=== Selected extract ===

These qubits, as they are more commonly known, are what makes the potential for a quantum computer so important as they would be able to process information at a rate far, far surpassing computers we use today.

The two research teams are both based in the University of New South Wales (UNSW), but the first team led by Prof Andrew Dzurak has been able to create an ‘artificial atom’ qubit that could be placed in silicon chips reminiscent of those used in existing computers.

This could potentially make the transition from silicon transistors to quantum computing easier when the time comes.

The second aspect to these new developments comes from Dr Juha Muhonen, whose team used its own phosphorus atom, made up of an electron and nucleus, to create a new ultra-efficient qubit that has reached 99.99pc accuracy, or one error for every 10,000 quantum operations.

=== Information shown ===

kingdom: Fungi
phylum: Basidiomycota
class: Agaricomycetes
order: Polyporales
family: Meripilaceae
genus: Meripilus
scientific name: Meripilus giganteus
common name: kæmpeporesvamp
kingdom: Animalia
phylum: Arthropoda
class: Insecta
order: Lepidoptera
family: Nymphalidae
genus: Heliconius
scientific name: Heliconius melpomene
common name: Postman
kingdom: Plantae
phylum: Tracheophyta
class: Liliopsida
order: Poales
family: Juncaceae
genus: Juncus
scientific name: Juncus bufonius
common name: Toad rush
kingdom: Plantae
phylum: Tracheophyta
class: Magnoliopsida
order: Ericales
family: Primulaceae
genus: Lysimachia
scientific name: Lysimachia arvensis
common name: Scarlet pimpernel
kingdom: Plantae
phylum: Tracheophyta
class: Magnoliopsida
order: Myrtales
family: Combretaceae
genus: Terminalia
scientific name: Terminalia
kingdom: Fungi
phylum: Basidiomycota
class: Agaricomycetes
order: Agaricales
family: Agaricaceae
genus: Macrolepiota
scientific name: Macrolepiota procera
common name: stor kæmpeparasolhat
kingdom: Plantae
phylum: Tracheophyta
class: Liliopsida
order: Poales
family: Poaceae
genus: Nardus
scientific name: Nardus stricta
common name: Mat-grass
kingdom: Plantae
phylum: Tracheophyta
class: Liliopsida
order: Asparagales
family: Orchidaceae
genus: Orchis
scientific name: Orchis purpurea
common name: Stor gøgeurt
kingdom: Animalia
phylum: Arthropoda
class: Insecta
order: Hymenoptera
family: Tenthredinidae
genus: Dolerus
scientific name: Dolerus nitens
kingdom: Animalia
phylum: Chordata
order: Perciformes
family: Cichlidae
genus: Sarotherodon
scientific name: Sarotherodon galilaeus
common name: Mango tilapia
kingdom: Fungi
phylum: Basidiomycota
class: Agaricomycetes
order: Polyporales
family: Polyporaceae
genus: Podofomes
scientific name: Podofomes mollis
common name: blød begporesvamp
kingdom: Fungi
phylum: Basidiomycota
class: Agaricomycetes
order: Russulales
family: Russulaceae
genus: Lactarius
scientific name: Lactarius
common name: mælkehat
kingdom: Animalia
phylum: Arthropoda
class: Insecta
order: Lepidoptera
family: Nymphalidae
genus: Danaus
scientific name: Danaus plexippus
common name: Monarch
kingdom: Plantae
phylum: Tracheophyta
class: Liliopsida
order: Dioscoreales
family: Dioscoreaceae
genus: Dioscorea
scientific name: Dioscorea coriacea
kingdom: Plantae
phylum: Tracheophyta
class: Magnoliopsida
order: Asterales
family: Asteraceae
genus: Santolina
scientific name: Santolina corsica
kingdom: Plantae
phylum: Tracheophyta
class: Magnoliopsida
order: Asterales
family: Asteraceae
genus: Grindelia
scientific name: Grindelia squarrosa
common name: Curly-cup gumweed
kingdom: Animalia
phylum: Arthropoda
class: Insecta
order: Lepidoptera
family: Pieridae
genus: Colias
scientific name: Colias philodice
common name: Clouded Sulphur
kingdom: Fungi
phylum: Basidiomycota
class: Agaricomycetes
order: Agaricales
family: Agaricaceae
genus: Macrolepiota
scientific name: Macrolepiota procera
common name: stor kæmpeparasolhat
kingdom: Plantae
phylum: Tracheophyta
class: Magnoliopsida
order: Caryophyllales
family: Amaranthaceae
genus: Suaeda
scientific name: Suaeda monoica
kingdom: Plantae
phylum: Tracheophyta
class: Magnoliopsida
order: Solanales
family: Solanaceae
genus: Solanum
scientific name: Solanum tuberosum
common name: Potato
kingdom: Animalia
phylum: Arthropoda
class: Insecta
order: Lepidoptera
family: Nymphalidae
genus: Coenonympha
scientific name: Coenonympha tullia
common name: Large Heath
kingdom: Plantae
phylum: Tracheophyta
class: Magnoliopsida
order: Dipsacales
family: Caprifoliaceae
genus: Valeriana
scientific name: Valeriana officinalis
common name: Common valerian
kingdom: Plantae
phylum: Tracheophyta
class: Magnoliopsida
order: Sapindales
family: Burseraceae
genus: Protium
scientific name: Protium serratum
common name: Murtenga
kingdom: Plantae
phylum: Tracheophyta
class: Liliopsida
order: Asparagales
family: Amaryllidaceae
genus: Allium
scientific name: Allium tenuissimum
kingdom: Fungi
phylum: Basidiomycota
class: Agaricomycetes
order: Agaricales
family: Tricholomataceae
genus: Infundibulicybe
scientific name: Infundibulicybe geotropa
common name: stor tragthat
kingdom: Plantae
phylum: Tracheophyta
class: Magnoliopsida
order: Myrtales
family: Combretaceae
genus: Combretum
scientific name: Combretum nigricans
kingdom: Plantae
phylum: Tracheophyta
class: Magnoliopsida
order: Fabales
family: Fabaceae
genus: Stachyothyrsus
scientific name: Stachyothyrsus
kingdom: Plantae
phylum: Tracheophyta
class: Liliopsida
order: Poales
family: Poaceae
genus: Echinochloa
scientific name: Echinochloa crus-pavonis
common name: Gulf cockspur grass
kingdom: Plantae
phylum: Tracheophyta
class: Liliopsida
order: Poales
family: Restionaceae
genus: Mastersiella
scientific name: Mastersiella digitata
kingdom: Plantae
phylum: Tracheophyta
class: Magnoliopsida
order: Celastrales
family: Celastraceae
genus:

===

Work instructions
According to the text on quantum computing, what accuracy did the qubit made by Dr Juha Muhonen's team reach? The data stands apart from the text on quantum computing.

Exercise output
It reached 99.99pc accuracy, or one error for every 10,000 quantum operations.